In 2009, Qatar sold China 5 million tonnes per annum (mtpa) of LNG at a 16.2 percent slope to the Japanese Crude Cocktail (JCC) - one of the highest priced long term deals ever struck. But sources say China has since put off taking up an option to buy a similar further amount, prompting Qatar to drop prices.
“The Chinese signed up to a very expensive deal, Qatar may be offering cheaper prices to prevent Beijing from trying to renegotiate that first deal,” a trade source said.
The latest deals clinched between Russia’s Novatek (NVTK.MM)-operated Yamal LNG project and Chinese and Spanish buyers provide further evidence of downward price pressure.
Yamal last month sold 3 mtpa to Chinese buyer CNPC at an estimated slope of 12.2 percent plus a high fixed premium. Last week, the Arctic project gave Spain’s Gas Natural Fenosa dual-pricing for its 2.5 mtpa, linking supply to prices at the UK’s NBP gas hub and Brent crude oil at a 12 percent slope, an industry source said.
Asian buyers now want hybrid pricing deals that take the sting out of costly crude by linking them to freely-traded gas as well.

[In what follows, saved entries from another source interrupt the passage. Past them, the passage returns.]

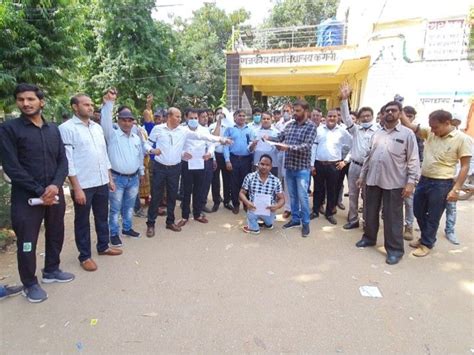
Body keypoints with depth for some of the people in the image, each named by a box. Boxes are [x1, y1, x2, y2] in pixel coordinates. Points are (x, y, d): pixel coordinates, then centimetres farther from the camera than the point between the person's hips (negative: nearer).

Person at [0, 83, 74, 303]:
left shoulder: (53, 129, 9)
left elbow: (63, 161, 6)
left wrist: (55, 185, -12)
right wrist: (39, 192, -14)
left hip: (54, 194, 5)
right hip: (26, 197, -4)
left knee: (56, 235, 15)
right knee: (27, 242, 5)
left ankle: (51, 270, 36)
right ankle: (30, 284, 23)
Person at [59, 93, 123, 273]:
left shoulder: (97, 127, 10)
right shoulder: (66, 128, -9)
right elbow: (67, 160, -13)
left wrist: (110, 178, 12)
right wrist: (76, 188, -16)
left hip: (101, 182, 6)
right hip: (83, 185, -6)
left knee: (102, 217, 18)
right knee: (82, 222, 9)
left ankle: (103, 246, 36)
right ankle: (85, 256, 23)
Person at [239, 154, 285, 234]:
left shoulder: (276, 181, -5)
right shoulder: (249, 177, -6)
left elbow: (281, 199, 0)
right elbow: (242, 193, -1)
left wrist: (277, 206, -24)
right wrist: (247, 202, -22)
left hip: (268, 210, 1)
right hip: (253, 209, -1)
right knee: (253, 228, -13)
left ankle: (267, 222, 35)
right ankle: (253, 227, 24)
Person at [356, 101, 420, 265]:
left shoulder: (407, 133, -3)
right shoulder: (376, 133, 11)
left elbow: (413, 160, -6)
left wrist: (411, 181, -13)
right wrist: (362, 175, 14)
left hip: (394, 182, -4)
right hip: (373, 180, 5)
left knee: (392, 217, 3)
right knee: (370, 212, 14)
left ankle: (395, 249, 16)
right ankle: (369, 237, 33)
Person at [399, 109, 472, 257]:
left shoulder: (462, 139, -12)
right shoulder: (429, 133, 0)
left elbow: (465, 166, -9)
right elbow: (409, 126, -3)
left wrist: (456, 189, -12)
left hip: (442, 184, -5)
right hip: (424, 180, 6)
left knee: (433, 217, 8)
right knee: (418, 212, 17)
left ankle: (426, 243, 27)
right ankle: (426, 238, 39)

China’s National Development and Reform Commission (NDRC) has told its LNG buyers not to pay above 14 percent of crude oil for long-term supply, and to go for hybrid agreements where possible, several sources said.
LNG provider BG Group’s BG.L recent deal with China’s CNOOC last year has a hybrid price structure, Credit Suisse managing director of equity research David Hewitt said, with 70 percent oil-linked and the rest tied to U.S. gas benchmark Henry Hub.
Long-term LNG deals linked purely to U.S. gas prices tend to come with a higher fixed premium to oil-linked arrangements - often around $6-7/mmBtu.
Japan’s energy ministry has also moved to cap prices, warning utilities that they will not be able to pass costs on to electricity customers beyond a new ceiling.
For the fiscal years 2013/14 and 2014/15, that ceiling - called the top-runner price - will be set based on the cheapest outcome of contract reviews for those two years.
Those reviews are under way with suppliers such as Australia’s North West Shelf and Pluto projects, Malaysia LNG Satu, Russia’s Sakhalin 2 and Abu Dhabi.
From April 2015, the import price is to partly reflect gas-linked prices amid the projected start of U.S. shale gas exports to Japanese buyers.
One industry source put the 2013/14 and 15/16 ceiling price at $13.00/mmBtu. Others said it could be one or two dollars higher. Whichever is the case, the message to utilities is clear: bring down the price, or lose profits.
Although the emergence of new export hopefuls has affected Qatar’s tactics, potential buyers know Doha will be their main option for five years or more yet until new supplies come.
Buyer reticence to sign up for long term deals has also affected the next generation of LNG projects to feed expected demand growth beyond 2020.
After a spate of go-aheads in the period 2009-2011, not a single one outside the United States has been sanctioned for almost two years. Some developers warn of a looming shortage in future.
“Realism is creeping back into negotiations and buyers realise they need the LNG and that they can’t necessarily afford to wait around for new exporters to get started,” an industry source said.
As another source put it: “If you need LNG now you have to go to the Qataris.”